Miriam Garcia Ferrer, porta-voz da Comissão Europeia, disse que os países estavam “totalmente empenhados em alcançar um resultado ambicioso” até Outubro.
A União Europeia procura uma solução permanente para as tarifas dos EUA e “restabelecer o comércio transatlântico normal e sem distorções”, ao mesmo tempo que impulsiona a descarbonização e enfrenta o desafio da superprodução global de aço, disse Garcia Ferrer.
Sam Michel, porta-voz do representante comercial dos EUA, disse que a administração Biden “esteve totalmente comprometida com estas negociações nos últimos dois anos e temos esperança de que ambos os lados possam chegar a um acordo que demonstre a estreita parceria entre os Estados Unidos e o União Europeia.”
Pessoas próximas das conversações dizem que o resultado foi particularmente decepcionante dado o alinhamento próximo e as relações calorosas entre Biden e von der Leyen, e Tai e o seu homólogo, Valdis Dombrovskis, o comissário europeu para o comércio.
A Sra. Tai e o Sr. Dombrovskis se comprometeram no início deste ano a se reunir todos os meses. Dombrovskis, ex-primeiro-ministro da Letônia, recebeu Tai em um jantar à beira-mar na capital da Letônia em junho, e ela o levou à Casa Branca em 4 de julho para assistir aos fogos de artifício no gramado.
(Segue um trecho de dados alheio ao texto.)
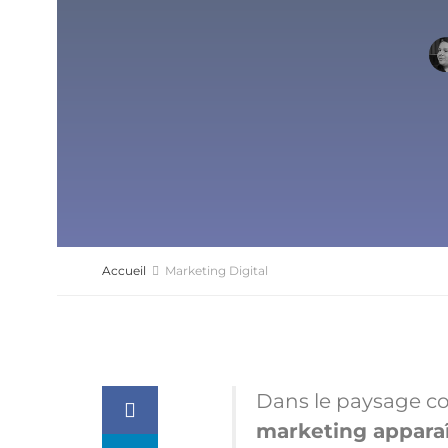
Accueil
Marketing Digital
Dans le paysage c
marketing apparaî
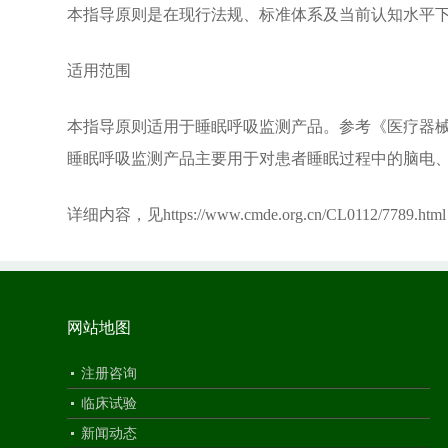
本指导原则是在现行法规、标准体系及当前认知水平
适用范围
本指导原则适用于睡眠呼吸监测产品。参考《医疗器
睡眠呼吸监测产品主要用于对患者睡眠过程中的脑电
详细内容，见
https://www.cmde.org.cn/CL0112/7789.html
网站地图
注册咨询
临床试验
新闻动态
As autoridades norte-americanas pensaram inicialmente que essas reuniões poderiam marcar um ponto de viragem nas negociações. Numa viagem a Bruxelas em Julho, a Sra. Tai disse aos seus homólogos que o tempo estava a esgotar-se e que precisavam de fazer alguma coisa.
Mas esse compromisso de alto nível não alimentou o dinamismo nos níveis mais baixos da burocracia, e o progresso fracassou quando os negociadores europeus partiram para as férias de Verão.
O ritmo das negociações acelerou no último mês, mas para um acordo muito mais limitado.
Jennifer Harris, ex-diretora sênior de economia internacional do Conselho de Segurança Nacional que desempenhou um papel fundamental no início das negociações, expressou otimismo de que o progresso poderia ser feito nos últimos dias e semanas das negociações, especialmente devido à próxima reunião entre o Sr. e Sra. von der Leyen.
As negociações agora precisam “do tipo de injeção rápida de vento favorável que só os líderes podem fornecer”, disse ela. “Não creio que nenhum dos líderes vá deixar isso falhar.”